Ordered a 16" heat plate on Aug 19th, going on the 7th week now, two emails and a voicemail and still haven't heard from them on any type of status.  Actually went last week and just bought one local because figured by the time I got it (if ever) it would be the middle of winter and worthless then.

Actually left a voicemail/email trying to get the order changed to a 20" plate due to having a friend that could use one now that I no longer need one.  I'm doubting I'll ever hear back from them.

I understand being backed up, understandable, but would be nice to know whats going on.


----------



## dburne (Sep 30, 2013)

Fwiw, I got voice mail a couple of time and did not bother leaving a message, I kept calling every little bit until someone picked up the phone which they eventually did.

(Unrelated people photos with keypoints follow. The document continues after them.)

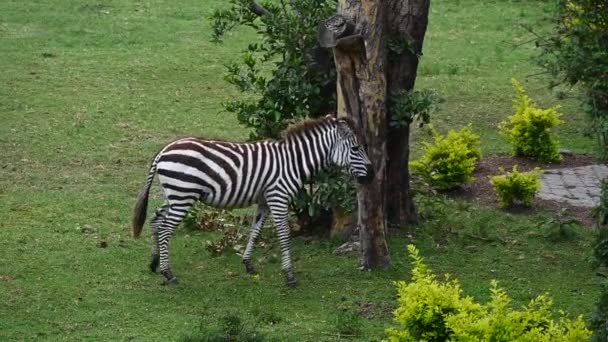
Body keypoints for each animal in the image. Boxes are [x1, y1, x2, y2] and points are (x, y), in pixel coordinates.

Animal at [131, 115, 372, 286]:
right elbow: (284, 236)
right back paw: (168, 274)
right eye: (355, 148)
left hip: (175, 195)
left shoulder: (265, 201)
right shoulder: (278, 197)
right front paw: (289, 276)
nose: (371, 175)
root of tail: (162, 151)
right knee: (165, 228)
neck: (292, 162)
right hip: (183, 195)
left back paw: (154, 264)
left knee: (156, 221)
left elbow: (255, 232)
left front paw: (248, 264)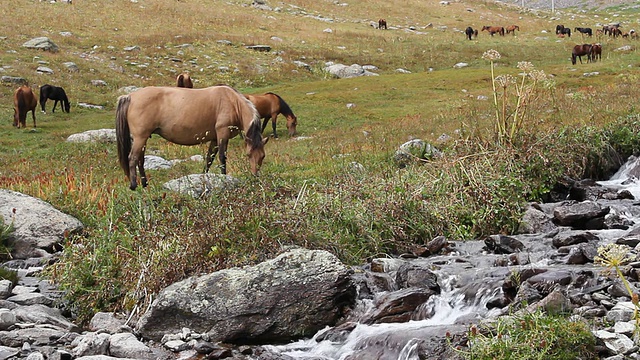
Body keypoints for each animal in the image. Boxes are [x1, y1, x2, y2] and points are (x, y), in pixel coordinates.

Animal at [116, 85, 268, 190]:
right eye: (248, 154)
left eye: (262, 156)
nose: (255, 176)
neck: (232, 102)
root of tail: (130, 96)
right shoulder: (222, 134)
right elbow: (222, 158)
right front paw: (224, 177)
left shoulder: (214, 139)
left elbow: (209, 159)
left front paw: (204, 176)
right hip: (140, 137)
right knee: (133, 158)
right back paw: (134, 185)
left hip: (143, 138)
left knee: (140, 160)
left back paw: (145, 184)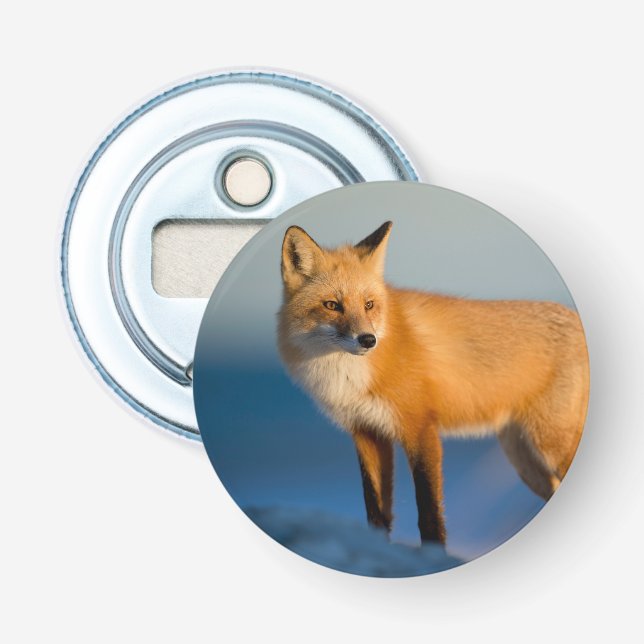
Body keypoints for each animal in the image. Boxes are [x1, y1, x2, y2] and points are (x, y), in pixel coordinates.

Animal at [277, 221, 589, 544]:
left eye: (369, 305)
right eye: (332, 305)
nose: (368, 340)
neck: (350, 376)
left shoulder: (420, 427)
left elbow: (428, 512)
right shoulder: (367, 432)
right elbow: (376, 510)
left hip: (550, 446)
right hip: (526, 461)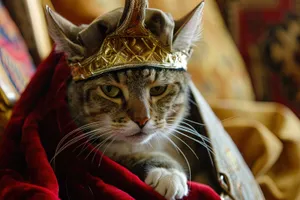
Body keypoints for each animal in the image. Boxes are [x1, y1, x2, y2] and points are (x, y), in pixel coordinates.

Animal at [45, 0, 216, 199]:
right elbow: (122, 158)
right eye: (110, 90)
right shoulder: (99, 152)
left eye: (158, 89)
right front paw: (167, 172)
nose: (142, 120)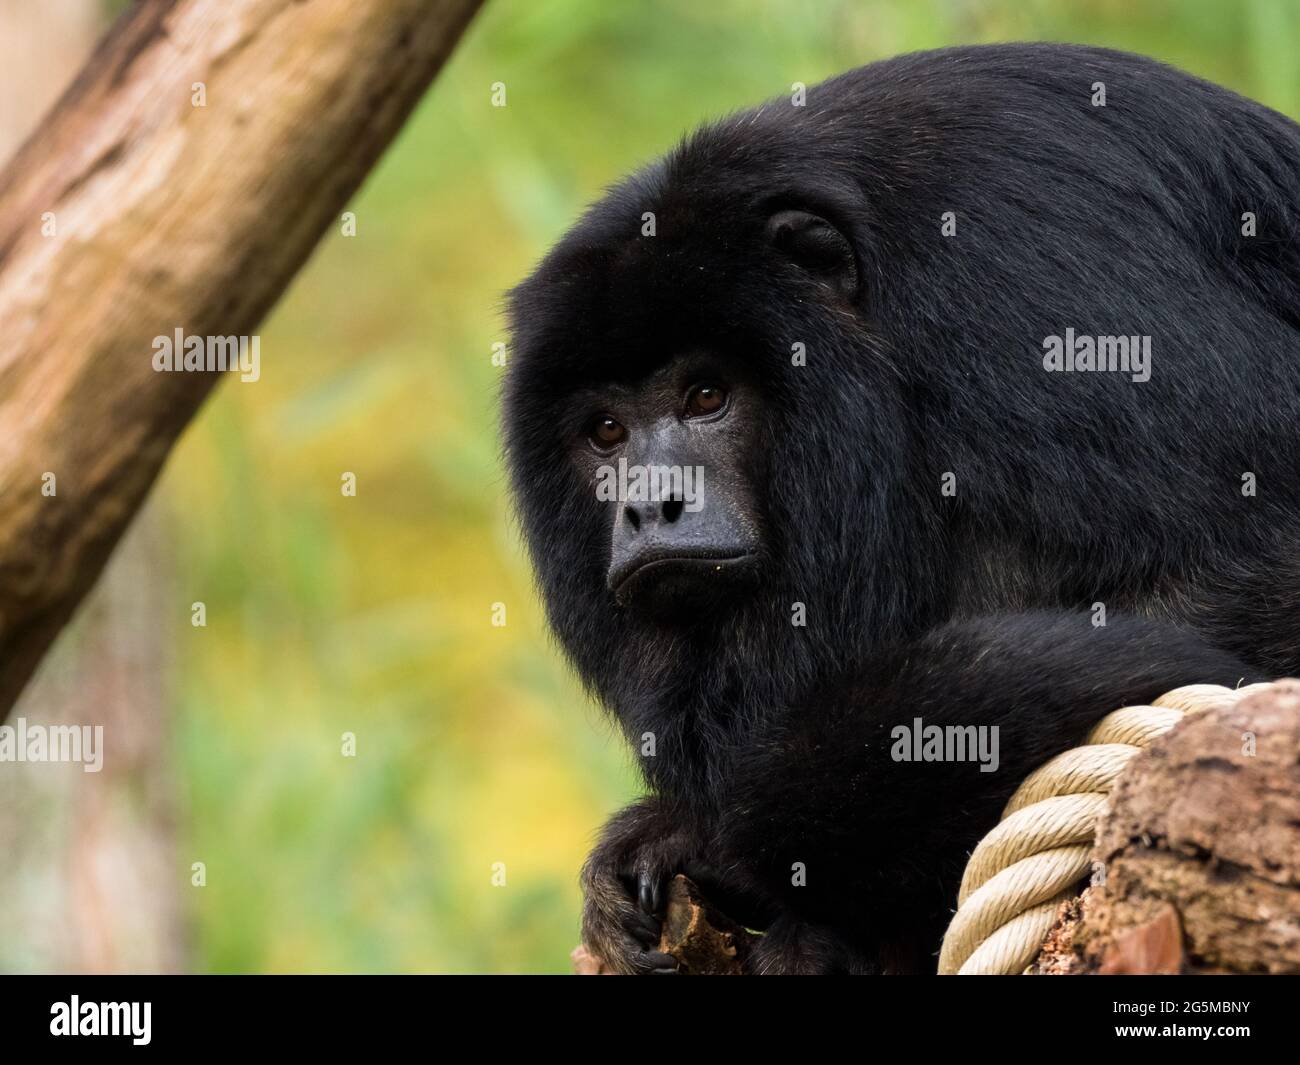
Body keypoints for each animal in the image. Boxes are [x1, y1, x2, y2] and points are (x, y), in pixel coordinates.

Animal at [501, 41, 1294, 972]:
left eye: (705, 395)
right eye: (606, 431)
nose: (650, 506)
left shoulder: (1020, 256)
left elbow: (1248, 553)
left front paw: (717, 848)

Once I actually talked to them on the phone, things started happening with my order.


----------



## hopmeister (Sep 30, 2013)

After multiple broken promises given to my wife and I we had zero confidence in this company so we opted to take our businesses elsewhere.


----------



## snowrider (Oct 2, 2013)

kcphilaflyer said:


> Ordered a 16" heat plate on Aug 19th, going on the 7th week now, two emails and a voicemail and still haven't heard from them on any type of status.  Actually went last week and just bought one local because figured by the time I got it (if ever) it would be the middle of winter and worthless then.
> 
> Actually left a voicemail/email trying to get the order changed to a 20" plate due to having a friend that could use one now that I no longer need one.  I'm doubting I'll ever hear back from them.
> 
> I understand being backed up, understandable, but would be nice to know whats going on.


Yeah, that's what goes on with them.


----------



## hopmeister (Oct 2, 2013)

I have no faith in them


----------